As I said before, Gram's grass was beautifully green. I was the mower through my youth and early adulthood, until lupus made it unwise for me to get that much sun. Every spring she would trundle around her fertilizer spreader and her aerators to get things going and green. In the summer she always threw her coffee grounds into the back yard, which encouraged aeration and fertilization by worms, and it was gorgeous. Neighbors often asked her permission to prowl in the yard after dark, because she always had plenty of good worms for fishing trips. She was always repaid with delicious rainbow trout or pike, and we loved having the freshly-caught fish for dinner almost every week. My Uncle Joe loved to catch fish, but hated eating them, so we often had his catch as well. Whenever the fish still had their heads, Gram would cut them off and have me bury them next to the rosebushes. I can say without a doubt that roses do love fish heads. Her bushes always grew several feet tall and bloomed profusely.

Something else that Gram managed to grow that nobody else I ever knew to have in Colorado was an immense Wisteria vine. It bloomed gorgeously every year. There were also lilacs and peonies and stunning red canna lilies. She also had hyacinths, snapdragons, daisies, sunshiny daffodils, and more. One half of the front of the house began the season with tulips, and then the four o'clocks began to grow. One evening when I was out moving the garden house to water the lawn, I saw and heard what I thought were hummingbirds sipping from the flowers of the four o'clock plants. Their wings moved so quickly I could hear them buzzing. They were actually a species of Hummingbird Hawk-Moths, and I looked forward to seeing them when I did my watering a couple of nights each week. They seemed to grow accustomed to my presence, and didn't fly away when I came close to them. One evening Gram was delighted to see me in the front yard, turning in circles while they flew around me. It was so beautiful I was almost in tears. "Gram! I was dancing with the butterflies!" She said, "You sure were, honey! I've never seen anything like that before."

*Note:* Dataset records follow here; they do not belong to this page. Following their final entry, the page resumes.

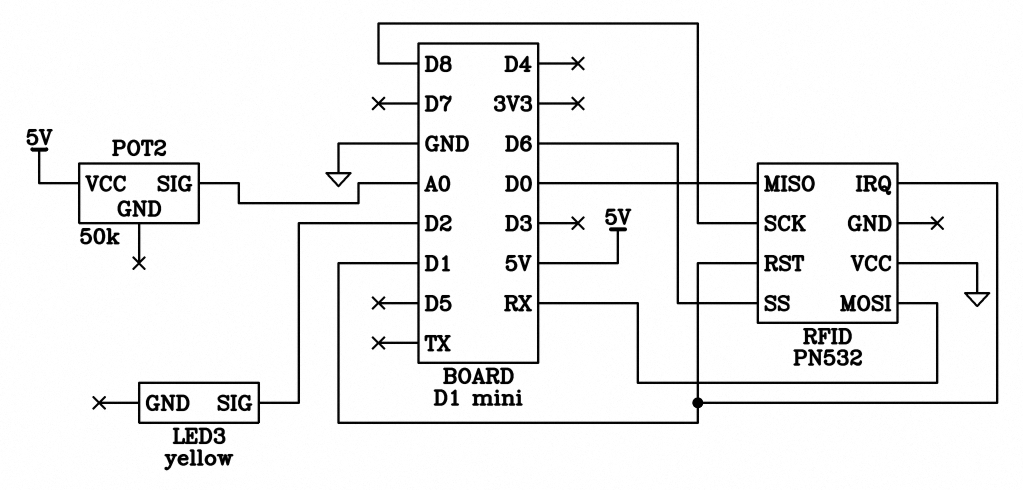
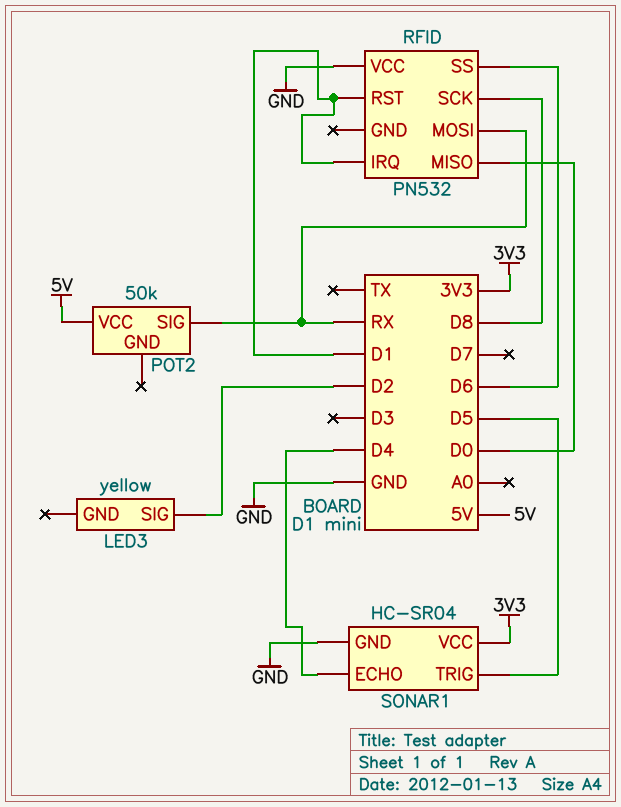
POT2 pin SIG: A0 -> RX
SONAR1: none -> HC-SR04
SONAR1 pin ECHO: none -> D4
SONAR1 pin GND: none -> GND
SONAR1 pin TRIG: none -> D5
SONAR1 pin VCC: none -> 3V3

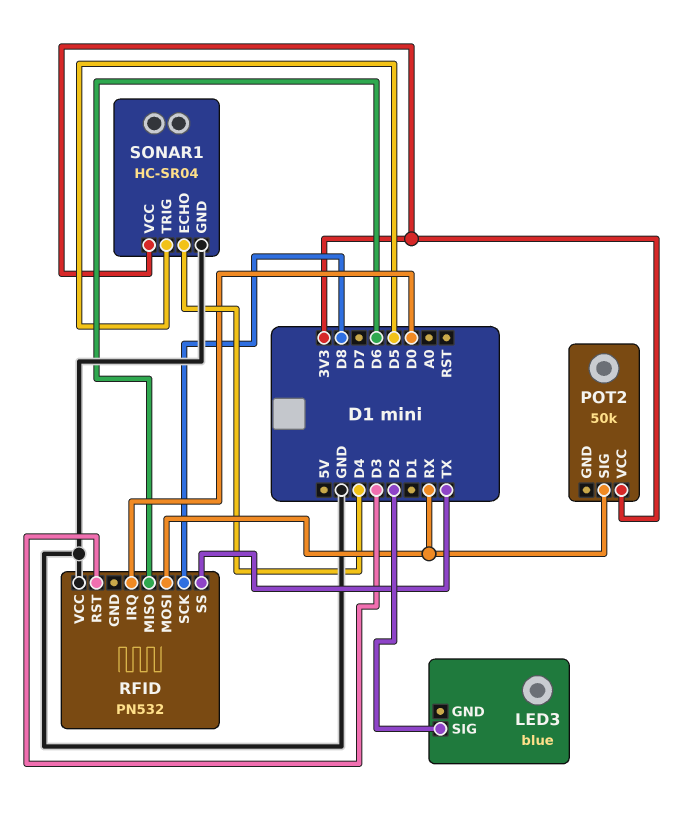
LED3: yellow -> blue
POT2 pin VCC: 5V -> 3V3
RFID pin IRQ: D1 -> D0
RFID pin MISO: D0 -> D6
RFID pin RST: D1 -> D3
RFID pin SS: D6 -> TX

When fall and frost rolled around, Gram never really did anything special to her garden. If there were still tomatoes, we would pick them and wrap them in newspaper to ripen. And she would bring in some geraniums so that she'd have them for the next year. This, to me, is where her green thumbs truly showed. Some of the neighbors who had geraniums would carefully dig them up and plant them in pots that would be on the kitchen windowsills. Not Gram. She would get her pots and shovel some dirt into them. Then she would break off the main stems of the geranium plants and just shove them in the soil. They would immediately take root and thrive, and the kitchen windowsills were a riot of color all winter. When spring rolled around again, she shook them out of their pots, put them in holes in the garden, and voila! The cycle began again, and Gram was back at work with her wonderful green thumbs.